## Your assignment
What is the number of lines in these records that hold the word "linecap"? Reply with that number alone.
[Records to process Boundary: Start]
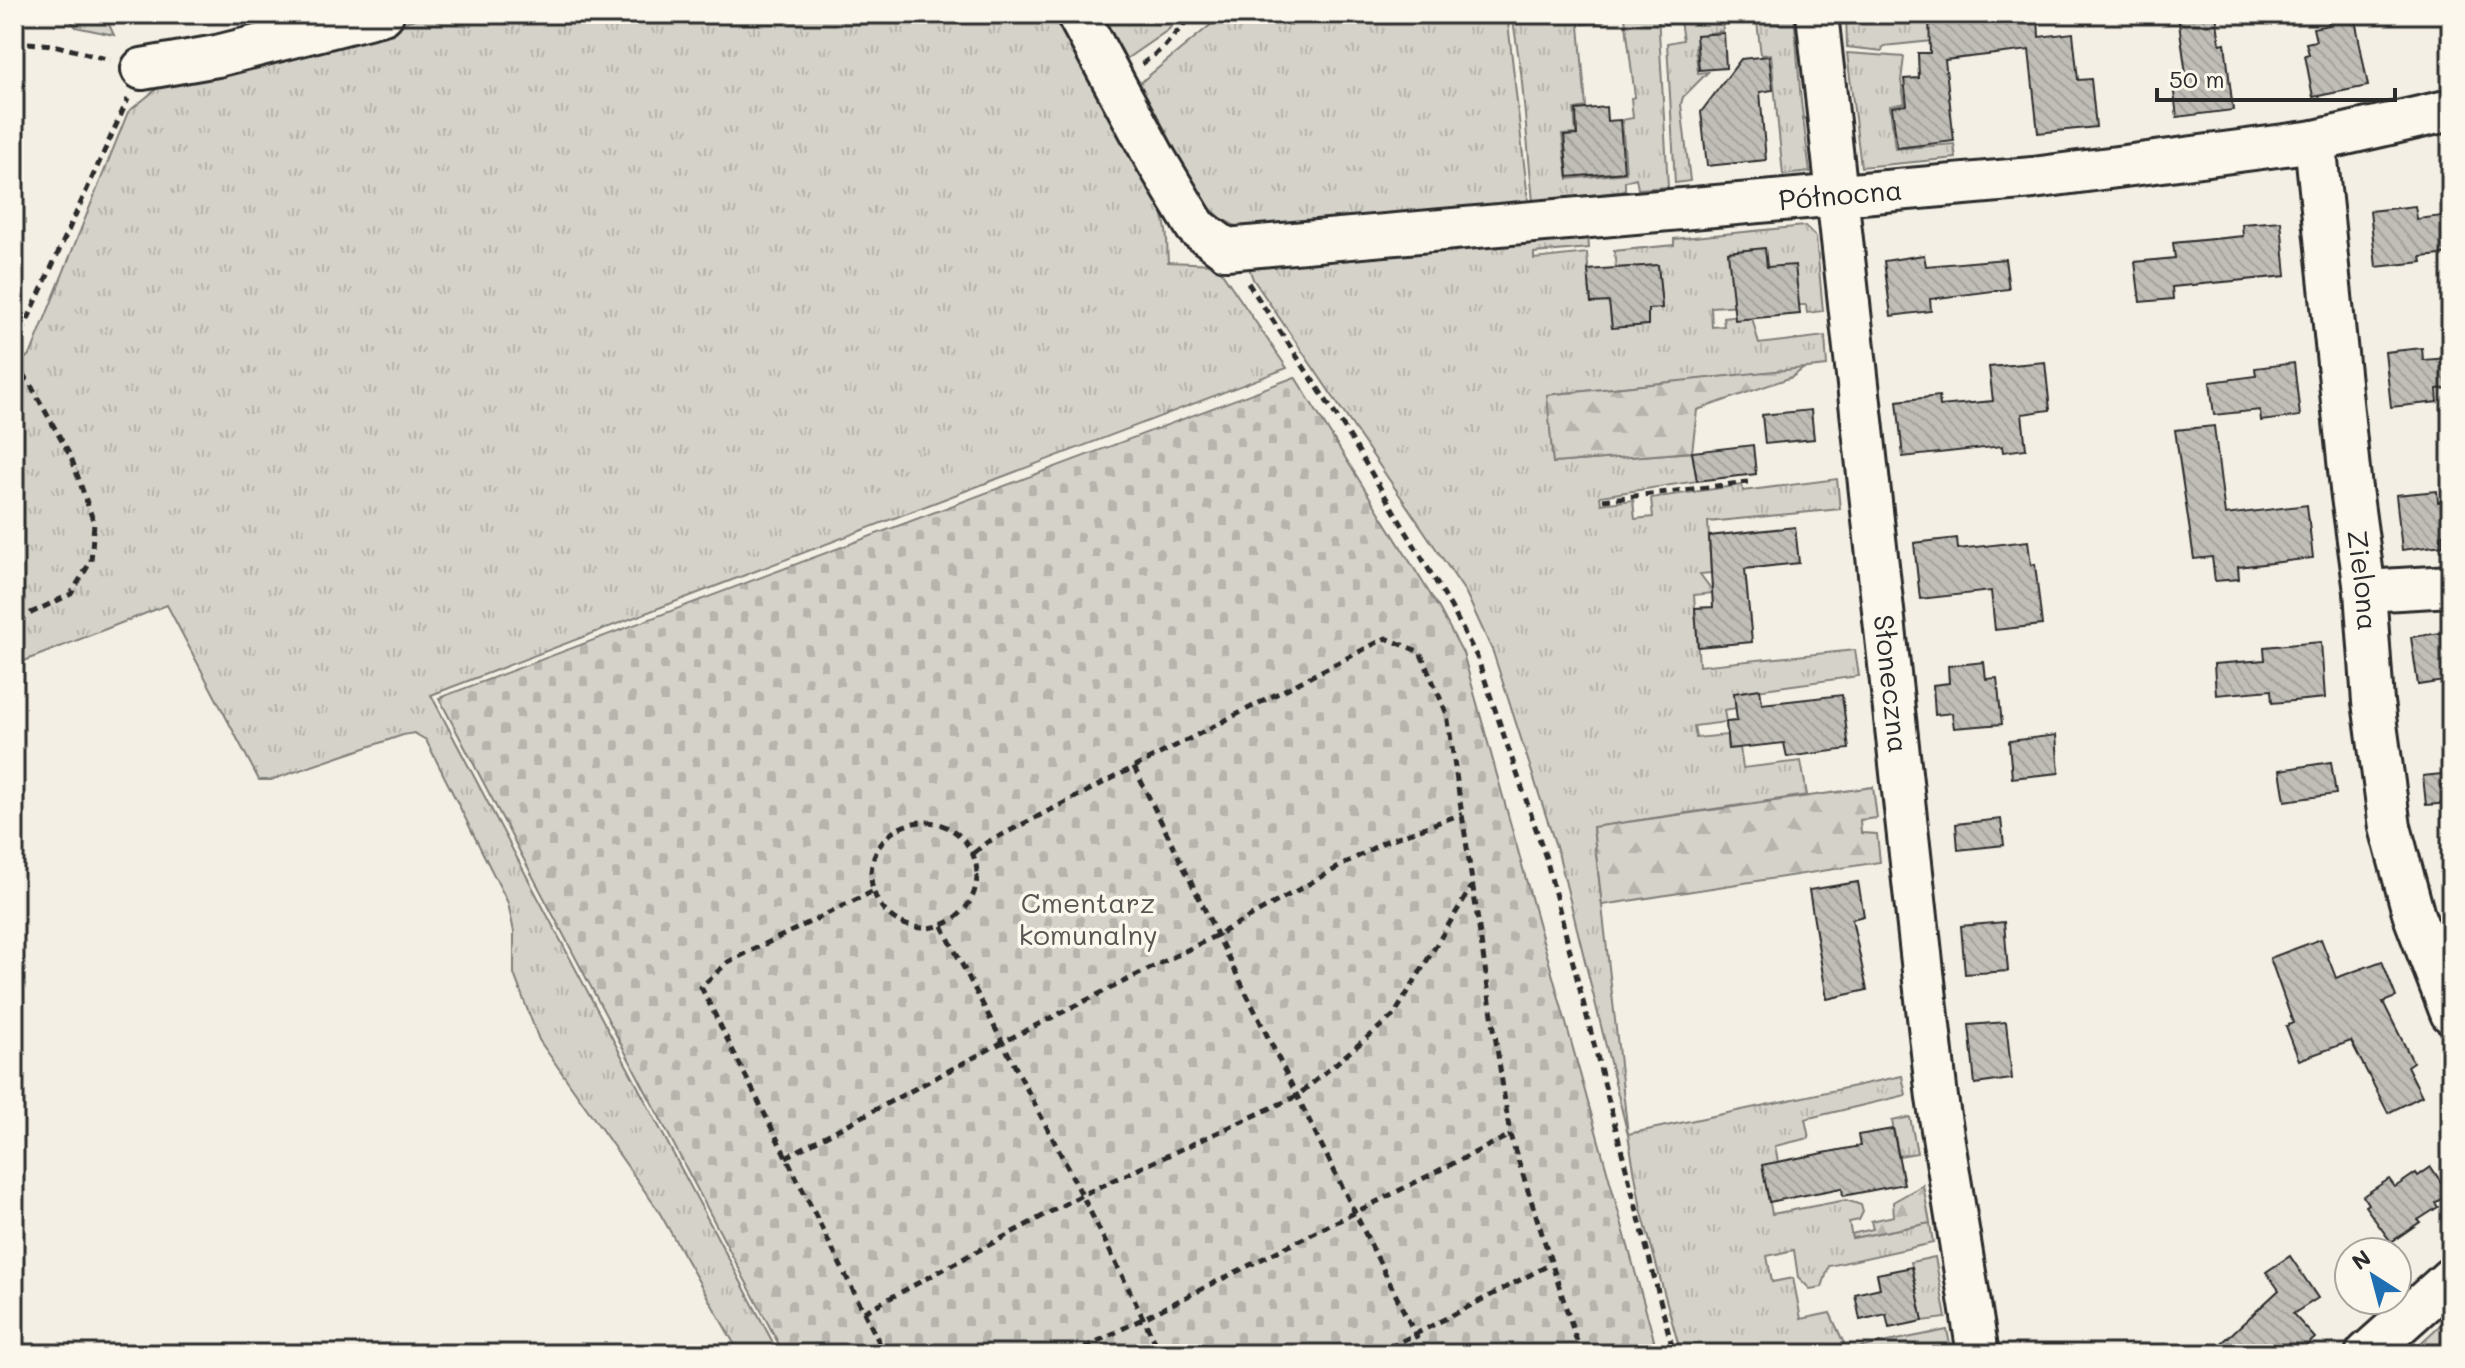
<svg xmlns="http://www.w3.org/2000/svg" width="2465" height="1368" viewBox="0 0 2465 1368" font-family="Mali,sans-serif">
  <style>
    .grass { fill: url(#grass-tufts); stroke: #807e7a; stroke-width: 2 }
    .forest { fill: url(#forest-firs); stroke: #807e7a; stroke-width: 2 }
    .cemetery { fill: url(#cemetery-stones); stroke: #807e7a; stroke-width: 2 }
    .building { fill: url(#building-back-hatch); stroke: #2b2b2b; stroke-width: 2 }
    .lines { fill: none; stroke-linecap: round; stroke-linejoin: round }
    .minor-casing { stroke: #2b2b2b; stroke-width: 46 }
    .path { stroke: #2b2b2b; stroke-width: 5; stroke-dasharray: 8 6; stroke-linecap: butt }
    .minor { stroke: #fbf7ec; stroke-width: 40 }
    .labels { text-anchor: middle; stroke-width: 7; stroke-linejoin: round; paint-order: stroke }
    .street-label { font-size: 28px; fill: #2b2b2b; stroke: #fbf7ec }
    .park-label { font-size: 28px; fill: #565552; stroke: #fbf7ec }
  </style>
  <defs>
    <pattern id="grass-tufts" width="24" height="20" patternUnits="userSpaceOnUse" patternTransform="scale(2)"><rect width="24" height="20" fill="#d5d2c9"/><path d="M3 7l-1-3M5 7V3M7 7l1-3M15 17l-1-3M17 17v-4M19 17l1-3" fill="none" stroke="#b7b4ad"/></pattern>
    <pattern id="forest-firs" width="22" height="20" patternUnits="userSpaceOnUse" patternTransform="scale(2)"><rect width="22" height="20" fill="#d5d2c9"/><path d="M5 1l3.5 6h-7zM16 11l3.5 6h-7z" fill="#b7b4ad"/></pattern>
    <pattern id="cemetery-stones" width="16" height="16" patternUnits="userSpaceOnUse" patternTransform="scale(2)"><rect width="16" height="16" fill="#d5d2c9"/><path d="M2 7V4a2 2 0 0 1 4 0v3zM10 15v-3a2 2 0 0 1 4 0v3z" fill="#b7b4ad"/></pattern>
    <pattern id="building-back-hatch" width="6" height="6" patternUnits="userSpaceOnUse" patternTransform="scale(2)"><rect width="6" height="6" fill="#c0beb6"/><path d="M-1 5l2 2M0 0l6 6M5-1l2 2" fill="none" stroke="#a5a39d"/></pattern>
  </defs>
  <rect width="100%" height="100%" fill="#f3efe4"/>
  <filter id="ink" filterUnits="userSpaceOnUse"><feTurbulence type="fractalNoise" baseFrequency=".0125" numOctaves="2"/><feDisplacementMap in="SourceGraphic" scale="16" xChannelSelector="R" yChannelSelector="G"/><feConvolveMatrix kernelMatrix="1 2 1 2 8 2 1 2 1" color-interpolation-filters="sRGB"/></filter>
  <g filter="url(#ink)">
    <g class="grass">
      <path d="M434,14H1055C1091,73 1153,158 1165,225C1168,237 1167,250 1168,262L1216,264L1287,368L431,695L779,1354H740L658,1210L539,1040L514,974V932L508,903L426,740L414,733L403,735L271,780H259L167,605L14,665V369L31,353L128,112L159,87Z"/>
      <polygon points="1101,14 1183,14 1168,30 1126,59"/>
      <polygon points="1227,14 1507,14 1529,208 1241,229 1222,219 1206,204 1141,94 1140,83 1214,22"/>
      <polygon points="1512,14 1578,14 1586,107 1574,109 1576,134 1562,135 1568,179 1626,173 1622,120 1633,118 1631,98 1635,97 1625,17 1604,18 1604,21 1583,24 1582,14 1658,14 1668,187 1638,189 1636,178 1625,181 1625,191 1533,202 1521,72"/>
      <polygon points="1665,14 1722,14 1723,31 1709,33 1710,43 1695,45 1698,73 1708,72 1683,97 1681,104 1690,181 1675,183 1667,43 1683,40 1680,21 1665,24"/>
      <polygon points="1726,14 1794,14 1801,102 1810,172 1783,175 1771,54 1761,55 1757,22 1726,22"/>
      <polygon points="1846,14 1927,14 1927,23 1959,24 1961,38 1884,46 1882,51 1847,47"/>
      <polygon points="1847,53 1904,57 1901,81 1905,103 1890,106 1895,149 1954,144 1956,158 1861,167"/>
      <polygon points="1805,226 1816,237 1823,311 1807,313 1806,305 1799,305 1767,267 1764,248 1728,252 1730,268 1739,268 1742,305 1711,307 1712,327 1724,326 1723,317 1751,314 1759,344 1825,336 1827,366 1548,395 1553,463 1692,452 1697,481 1600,496 1601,504 1633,500 1635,519 1653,517 1651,498 1742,485 1743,491 1837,479 1840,509 1708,522 1711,573 1700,574 1714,593 1694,595 1699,666 1855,650 1859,676 1734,693 1736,708 1724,710 1726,722 1694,726 1696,738 1727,735 1728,749 1740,748 1743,768 1801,761 1807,795 1593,827 1628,1134 1902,1076 1906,1095 1805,1119 1809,1138 1775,1146 1778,1162 1763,1165 1772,1214 1846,1200 1861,1205 1863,1212 1859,1220 1849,1222 1852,1238 1930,1223 1933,1243 1829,1266 1822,1287 1810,1289 1798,1277 1794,1250 1767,1256 1772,1282 1793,1278 1801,1319 1830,1313 1847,1350 1947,1330 1952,1354 1681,1354 1641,1209 1628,1135 1559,856 1493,652 1466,593 1253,279 1250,271 1252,266 1588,235 1589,248 1534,253 1534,259 1587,253 1591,303 1609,302 1648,309 1662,307 1658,265 1616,268 1614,251 1674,245 1674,239"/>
      <polygon points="1910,1117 1917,1153 1899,1156 1892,1121"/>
      <polygon points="1935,1257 1946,1318 1923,1321 1911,1262"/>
    </g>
    <g class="forest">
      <polygon points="66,14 104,14 114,35 76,27"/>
      <polygon points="1804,368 1792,377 1697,410 1692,452 1553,463 1547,395"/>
      <polygon points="1873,787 1877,818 1860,820 1861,833 1877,834 1880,862 1602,905 1593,827"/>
      <polygon points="1923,1185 1930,1223 1852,1238 1851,1234 1873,1229 1871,1221 1894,1216 1893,1202"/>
    </g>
    <g class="cemetery">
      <polygon points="1295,377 1440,610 1463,653 1658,1354 784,1354 439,698"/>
      <polygon points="2451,1315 2451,1354 2409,1354"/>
    </g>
    <g class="building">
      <polygon points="1929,14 1983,14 1984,22 2038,17 2039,37 2073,33 2078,80 2091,79 2096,127 2038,133 2029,50 1945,60 1954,141 1897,148 1892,107 1907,105 1904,79 1919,78 1918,53 1930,53"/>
      <polygon points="2193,14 2216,14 2220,44 2225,43 2233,110 2177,117 2172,76 2186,74 2178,16"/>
      <polygon points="2327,14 2354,14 2368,86 2313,97 2305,55 2309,54 2306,43 2316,41 2313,28 2329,25"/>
      <polygon points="1724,33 1726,68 1699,70 1696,35"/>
      <polygon points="1769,56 1773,90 1760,92 1766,160 1707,166 1701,112 1741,59"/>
      <polygon points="1606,107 1607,121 1620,120 1624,172 1568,177 1564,136 1577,135 1576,110"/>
      <polygon points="2415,206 2417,219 2451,215 2451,254 2421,257 2422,262 2376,267 2370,211"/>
      <polygon points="2281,221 2286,276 2172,287 2173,299 2140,302 2135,262 2175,258 2173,243 2243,236 2242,224"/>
      <polygon points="1765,248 1767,267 1795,265 1800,314 1735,320 1728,252"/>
      <polygon points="1924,255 1926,266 2005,259 2009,289 1930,299 1931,311 1891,316 1884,261"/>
      <polygon points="1658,265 1662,308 1648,309 1648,325 1612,328 1609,302 1591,303 1588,270"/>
      <polygon points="2422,348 2423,360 2449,358 2451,388 2437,389 2438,402 2391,407 2385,352"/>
      <polygon points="2045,362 2050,410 2022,414 2026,449 2003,452 2002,446 1903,457 1897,401 1939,396 1940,406 1993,401 1989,367"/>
      <polygon points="2294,363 2300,416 2261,421 2260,410 2214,415 2210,382 2256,376 2255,368"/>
      <polygon points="1811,410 1814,439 1765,444 1762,415"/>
      <polygon points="2214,426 2225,515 2307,505 2313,558 2238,567 2239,579 2215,581 2212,557 2194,559 2175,430"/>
      <polygon points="1753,445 1756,474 1697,481 1692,452"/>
      <polygon points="2437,491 2438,502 2451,500 2451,533 2442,534 2443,545 2402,550 2396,495"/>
      <polygon points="1795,527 1799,563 1745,569 1752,642 1698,647 1695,608 1713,607 1709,536"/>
      <polygon points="1957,538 1958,549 2028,541 2031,565 2035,564 2042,625 1995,630 1991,591 1920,599 1914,543"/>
      <polygon points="2447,632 2448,636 2451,635 2451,680 2418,685 2411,637"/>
      <polygon points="2321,642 2325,698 2272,703 2271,690 2216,695 2214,664 2265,660 2264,647"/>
      <polygon points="1984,662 1986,679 1997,678 2002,724 1954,728 1952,713 1935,715 1933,685 1949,683 1948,666"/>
      <polygon points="1760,689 1762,704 1842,695 1849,749 1787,757 1784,743 1728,749 1726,722 1737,721 1734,693"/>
      <polygon points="2056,735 2059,773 2012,778 2009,741"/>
      <polygon points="2331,762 2336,794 2285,801 2280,770"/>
      <polygon points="2451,773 2451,803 2426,805 2423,776"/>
      <polygon points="2001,819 2004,845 1958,850 1956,824"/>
      <polygon points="1858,882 1864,916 1852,919 1867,990 1827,999 1809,890"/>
      <polygon points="2004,922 2008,971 1965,974 1961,926"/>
      <polygon points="2321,939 2336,978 2382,961 2396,997 2383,1002 2413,1062 2407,1066 2422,1096 2388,1113 2351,1041 2299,1060 2286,1026 2293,1023 2270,958"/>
      <polygon points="2006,1022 2012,1079 1975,1084 1969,1025"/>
      <polygon points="1893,1129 1904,1184 1843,1196 1842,1188 1769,1202 1762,1165 1860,1146 1858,1135"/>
      <polygon points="2431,1167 2449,1194 2435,1203 2438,1207 2418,1220 2420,1222 2391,1242 2365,1206 2368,1204 2363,1196 2389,1179 2395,1187 2416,1173 2418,1176"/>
      <polygon points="2290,1256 2318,1298 2293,1314 2315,1338 2297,1354 2210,1354 2279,1290 2266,1272"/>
      <polygon points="1912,1267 1923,1321 1889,1328 1886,1314 1860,1320 1855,1294 1880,1288 1877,1274"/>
    </g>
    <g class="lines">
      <g class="minor-casing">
        <g id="minor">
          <path id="s1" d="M1077,14L1156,160L1196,227L1226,249L2033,178L2315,141L2451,110"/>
          <path id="s2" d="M1817,14L1937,1098L1978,1354"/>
          <polyline points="142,69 217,56 383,14"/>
          <path id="s3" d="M2315,141L2351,489L2365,591L2373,702L2390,827L2414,916L2451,1013"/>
          <polyline points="2365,591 2451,586"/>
          <polyline points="2366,1354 2451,1278"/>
        </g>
      </g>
      <g class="path">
        <polyline points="14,42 54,45 110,60"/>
        <polyline points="1142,64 1162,49 1193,14"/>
        <polyline points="1248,283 1347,432 1451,607 1477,657 1546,858 1674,1354"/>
        <polyline points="14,344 18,341 128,99"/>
        <polyline points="14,363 30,384 71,457 94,523 91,561 71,594 14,621"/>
        <polyline points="1603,500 1748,482"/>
        <polyline points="1134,767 1425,1354"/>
        <circle cx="924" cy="875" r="53"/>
        <polyline points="974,853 986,843 1386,638 1420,652 1447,714 1510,1135 1581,1354"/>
        <polyline points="872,892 728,962 701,987 885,1354"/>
        <polyline points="942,926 1082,1195 1161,1354"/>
        <polyline points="786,1157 1003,1042 1217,935 1384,842 1462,814"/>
        <polyline points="864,1312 1082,1195 1297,1096 1394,1015 1472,886"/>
        <polyline points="1072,1354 1510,1135"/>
        <polyline points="1377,1354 1551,1264"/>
        <polyline points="2429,1354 2451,1342"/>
      </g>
      <use href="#minor" class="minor"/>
    </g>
  </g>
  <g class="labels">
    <g class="street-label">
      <text dy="10" stroke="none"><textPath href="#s1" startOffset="898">Północna</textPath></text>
      <text dy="10" stroke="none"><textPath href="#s3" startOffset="442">Zielona</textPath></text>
      <text dy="10" stroke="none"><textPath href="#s2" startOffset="674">Słoneczna</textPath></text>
    </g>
    <g class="park-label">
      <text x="1088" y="913">Cmentarz<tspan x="1088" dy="32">komunalny</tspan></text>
    </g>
  </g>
  <rect width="2465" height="1368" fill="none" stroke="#fbf7ec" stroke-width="48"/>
  <rect x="24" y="24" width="2417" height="1320" fill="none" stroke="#2b2b2b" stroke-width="3" filter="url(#ink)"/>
  <g transform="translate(2373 1276) rotate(324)"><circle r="38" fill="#fbf7ec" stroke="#a8a59f" stroke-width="2"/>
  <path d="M0-6L14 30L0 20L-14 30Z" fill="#1f6fb2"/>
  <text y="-12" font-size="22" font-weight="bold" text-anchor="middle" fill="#2b2b2b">N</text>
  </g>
  <path d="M2157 88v12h238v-12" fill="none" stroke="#2b2b2b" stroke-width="4"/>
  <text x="2169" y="88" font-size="24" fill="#2b2b2b" stroke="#fbf7ec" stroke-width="6" paint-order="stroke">50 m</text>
</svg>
[Records to process Boundary: End]
## Task response
2